Bounding box prediction data
***
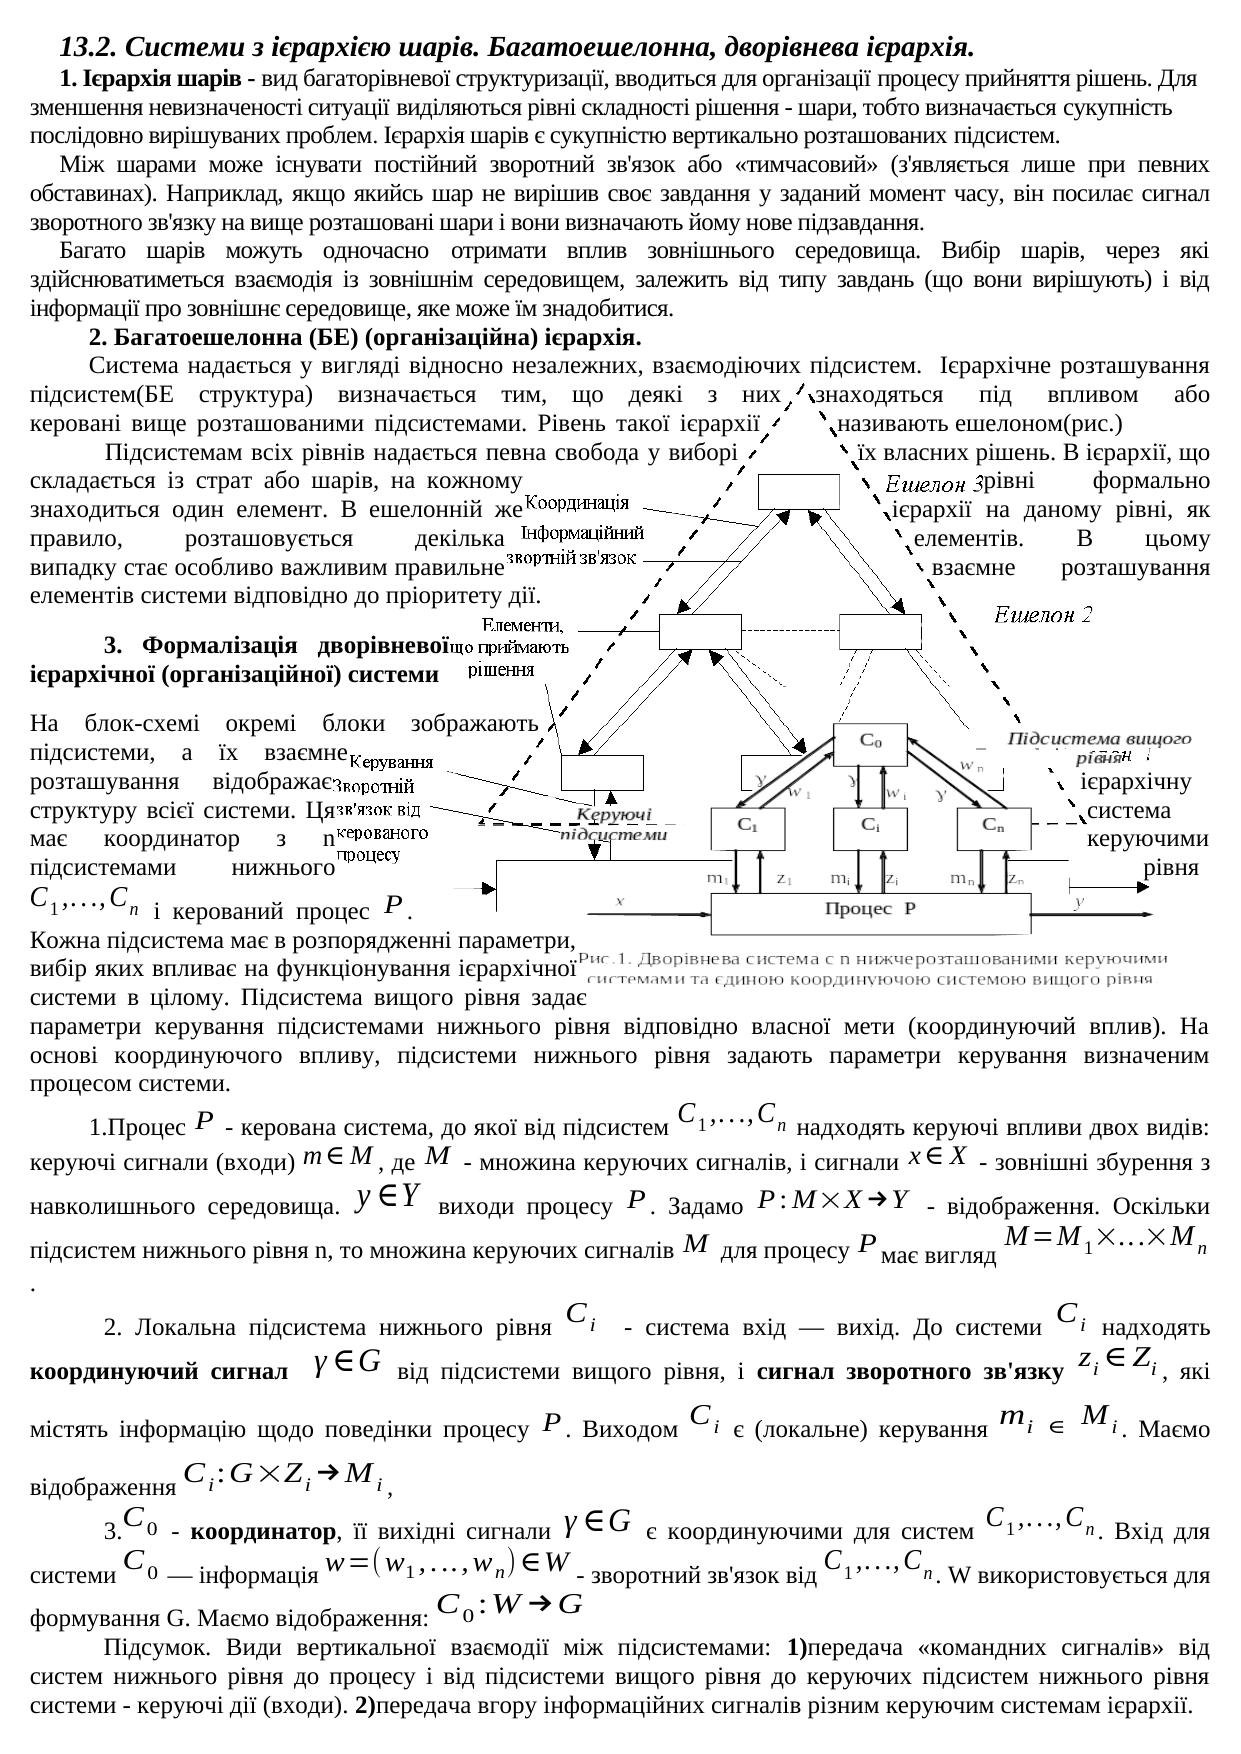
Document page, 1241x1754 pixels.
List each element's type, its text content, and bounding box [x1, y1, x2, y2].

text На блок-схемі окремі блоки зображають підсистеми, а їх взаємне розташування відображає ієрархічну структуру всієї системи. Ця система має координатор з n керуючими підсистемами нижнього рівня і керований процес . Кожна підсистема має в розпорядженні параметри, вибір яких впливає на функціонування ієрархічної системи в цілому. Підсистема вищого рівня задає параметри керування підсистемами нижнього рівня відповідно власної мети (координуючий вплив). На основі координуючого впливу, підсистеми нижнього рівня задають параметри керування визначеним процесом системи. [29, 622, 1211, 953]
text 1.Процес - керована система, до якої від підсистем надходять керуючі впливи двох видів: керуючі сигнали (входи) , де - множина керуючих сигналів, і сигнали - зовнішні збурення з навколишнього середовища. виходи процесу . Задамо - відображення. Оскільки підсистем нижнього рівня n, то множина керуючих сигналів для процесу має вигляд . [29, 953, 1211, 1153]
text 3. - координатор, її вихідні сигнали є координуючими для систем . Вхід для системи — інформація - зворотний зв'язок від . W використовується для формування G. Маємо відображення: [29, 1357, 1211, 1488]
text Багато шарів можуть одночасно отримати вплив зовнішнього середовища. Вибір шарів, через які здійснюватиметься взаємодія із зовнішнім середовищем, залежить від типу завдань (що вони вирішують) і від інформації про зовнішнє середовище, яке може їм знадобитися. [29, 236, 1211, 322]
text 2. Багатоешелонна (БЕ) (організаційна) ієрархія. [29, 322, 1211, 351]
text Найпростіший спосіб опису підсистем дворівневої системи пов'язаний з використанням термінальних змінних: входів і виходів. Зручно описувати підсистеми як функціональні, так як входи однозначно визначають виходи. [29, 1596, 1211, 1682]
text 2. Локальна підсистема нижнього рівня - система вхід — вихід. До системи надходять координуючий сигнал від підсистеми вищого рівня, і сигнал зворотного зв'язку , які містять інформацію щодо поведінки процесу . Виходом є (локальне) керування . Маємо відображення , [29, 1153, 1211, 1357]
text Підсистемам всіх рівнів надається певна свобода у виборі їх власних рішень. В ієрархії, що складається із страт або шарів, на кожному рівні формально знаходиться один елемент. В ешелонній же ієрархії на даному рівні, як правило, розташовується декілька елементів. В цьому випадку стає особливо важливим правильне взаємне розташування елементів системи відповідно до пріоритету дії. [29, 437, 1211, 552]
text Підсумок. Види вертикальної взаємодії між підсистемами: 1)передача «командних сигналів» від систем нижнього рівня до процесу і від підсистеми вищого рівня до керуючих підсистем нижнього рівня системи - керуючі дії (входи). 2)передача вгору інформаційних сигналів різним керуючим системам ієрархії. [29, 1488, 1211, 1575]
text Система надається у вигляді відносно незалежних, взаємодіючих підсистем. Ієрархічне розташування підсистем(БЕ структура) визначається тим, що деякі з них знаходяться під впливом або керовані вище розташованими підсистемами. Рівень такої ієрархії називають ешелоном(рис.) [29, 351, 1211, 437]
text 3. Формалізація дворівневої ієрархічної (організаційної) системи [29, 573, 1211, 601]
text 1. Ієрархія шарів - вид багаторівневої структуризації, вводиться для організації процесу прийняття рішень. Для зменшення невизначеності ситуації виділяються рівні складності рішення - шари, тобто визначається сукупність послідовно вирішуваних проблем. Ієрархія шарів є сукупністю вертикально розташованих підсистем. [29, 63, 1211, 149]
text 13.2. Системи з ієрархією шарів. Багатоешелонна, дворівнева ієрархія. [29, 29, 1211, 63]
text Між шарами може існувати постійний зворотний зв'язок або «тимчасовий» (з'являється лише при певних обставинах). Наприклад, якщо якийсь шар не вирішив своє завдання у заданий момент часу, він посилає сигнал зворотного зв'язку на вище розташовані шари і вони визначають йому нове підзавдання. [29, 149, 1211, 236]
***
● **Directions**:
Take each line above that holds the string "надходять" and copy it.

● **Written solution**:
text 1.Процес - керована система, до якої від підсистем надходять керуючі впливи двох видів: керуючі сигнали (входи) , де - множина керуючих сигналів, і сигнали - зовнішні збурення з навколишнього середовища. виходи процесу . Задамо - відображення. Оскільки підсистем нижнього рівня n, то множина керуючих сигналів для процесу має вигляд . [29, 953, 1211, 1153]
text 2. Локальна підсистема нижнього рівня - система вхід — вихід. До системи надходять координуючий сигнал від підсистеми вищого рівня, і сигнал зворотного зв'язку , які містять інформацію щодо поведінки процесу . Виходом є (локальне) керування . Маємо відображення , [29, 1153, 1211, 1357]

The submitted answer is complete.